Attributed to a Duke University department chair, the quote has been getting nice play in recent weeks. It appeared June 17 in a column in American Thinker, attributed to the chair of Duke's psychology department. On Monday, the quote was part of a slightly reworked version of the column appearing in The Jerusalem Post, this time with the quote attributed only to "the chairman of one of its major departments." That column in turn was praised Tuesday, with the quote highlighted, in the higher ed blog of The National Review, where the statement was cited as evidence of "just how brazen and arrogant this power grab [of academe, by the left] has become."

As the quote has gained currency, it has also been questioned on blogs such as Notes From Evil Bender and College Freedom, which speculated that the quote was based on a very different quote from a very different chair (philosophy, not psychology).

The author of the much-discussed column is Edward Bernard Glick, an emeritus professor of political science at Temple University. Inside Higher Ed located him to ask for the source of the quote and in an interview Wednesday, Glick confirmed that there is no such quote.

Glick said that he heard a quote on a radio show, while he was washing the dishes, "months and months ago," before he ever thought about writing the column. When he was read the quote that College Freedom suspected he heard, Glick confirmed that that was the quote he had heard -- not the one he wrote.

The real quote appeared in The Duke Chronicle, the student newspaper, in 2004, in an article about complaints by conservative students about what they viewed as the lack of intellectual diversity at the university. The part of the interview that is closest to what Glick wrote is where Robert Brandon, the philosophy chair, says this: "We try to hire the best, smartest people available. If, as John Stuart Mill said, stupid people are generally conservative, then there are lots of conservatives we will never hire. Mill's analysis may go some way towards explaining the power of the Republican party in our society and the relative scarcity of Republicans in academia. Players in the NBA tend to be taller than average. There is a good reason for this. Members of academia tend to be a bit smarter than average. There is a good reason for this too."

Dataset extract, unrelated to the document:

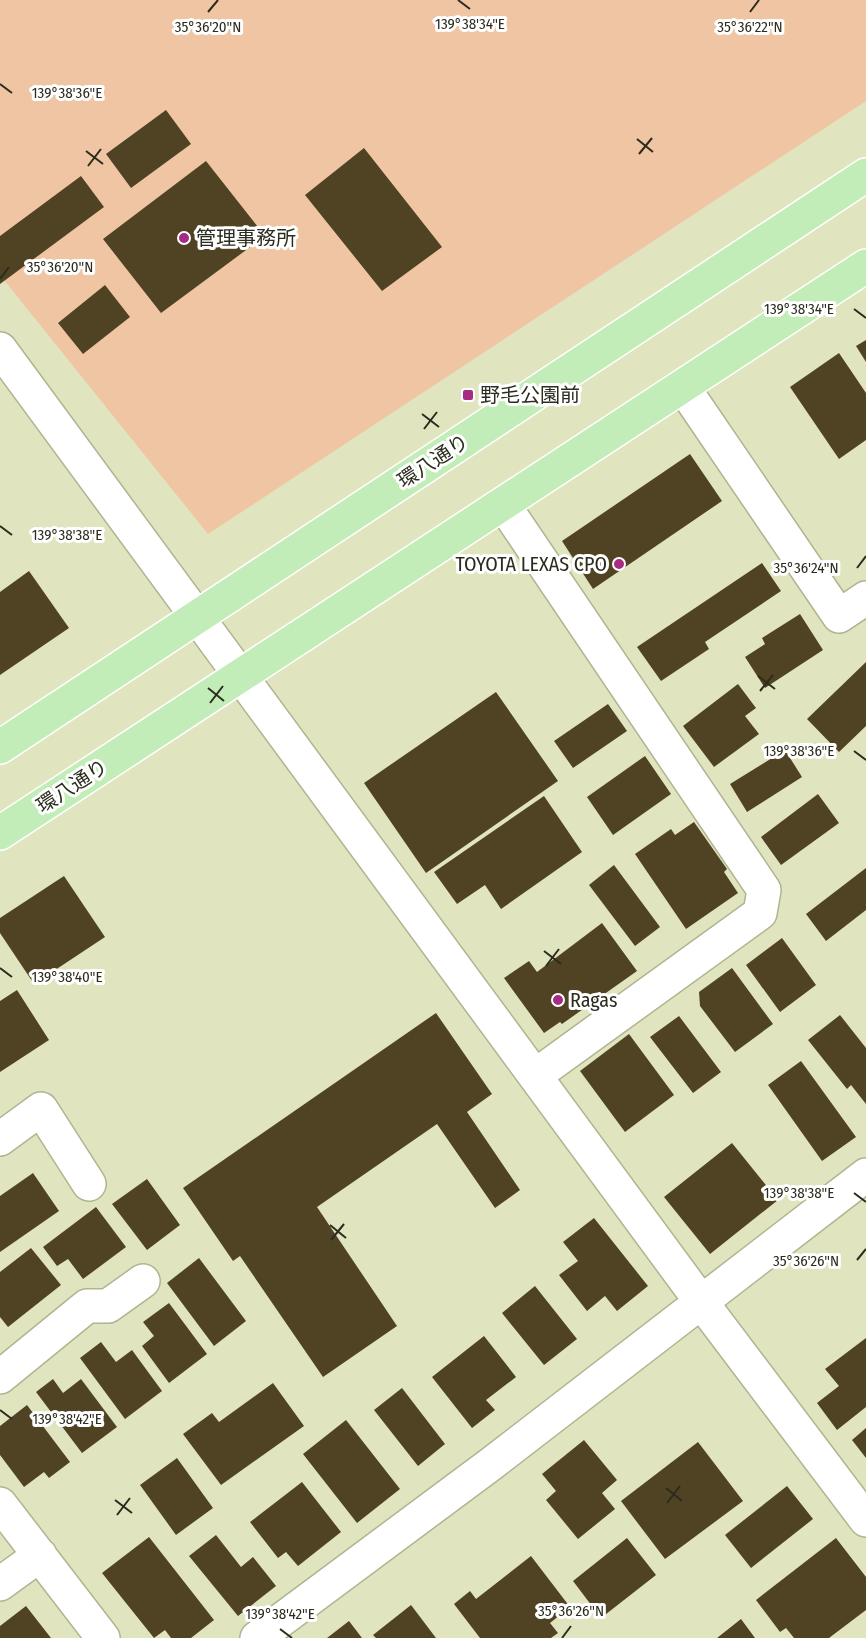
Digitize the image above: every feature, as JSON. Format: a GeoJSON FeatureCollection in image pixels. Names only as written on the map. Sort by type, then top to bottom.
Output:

That part of the article, however, follows an earlier quote from Brandon, in which he says flatly that his colleagues don't know or care about the politics of colleagues -- and that it would be inappropriate to do so. "I don't know the political affiliation of all of my colleagues in philosophy, nor do I care," Brandon told the student paper. "Our last hire was in the history of modern philosophy. We hired an expert in Kant and Newton. Politics never came up in the interview."

While the part of the interview in which he reflected on Mill has been criticized (but with the quotes correct) in several publications (including a column published by Inside Higher Ed), the central point Brandon made was that there could be no political litmus test for hiring because candidates' views on politics aren't probed. That's different from a policy of refusing to hire Republicans.

Brandon, who is a professor but not the chair of Duke's philosophy department now, said via e-mail that it is "outrageous that Glick totally makes something up and then puts it in quote marks. And then attributes it to someone in psychology (philosophy, psychology, what's the difference?)." He said that the point he was trying to make in the original interview was that "we try to hire the best person available, period. Of course, I cannot speak for all departments everywhere, but that has been my experience."

As for Glick, he said that he wrote "what I thought I heard." He said that it might have been better had he "not named Duke" as the place where the quote originated. Asked if he knew of any department chair anywhere who had uttered the words he used, Glick said "No." But he added that it was still correct. "Do I believe that is true? Yes," he said, adding that he believes that regardless of what department chairs at top universities say or don't say, those in many disciplines will not hire Republicans. "I am convinced that is the climate today."

But for the record, nobody at Duke said that.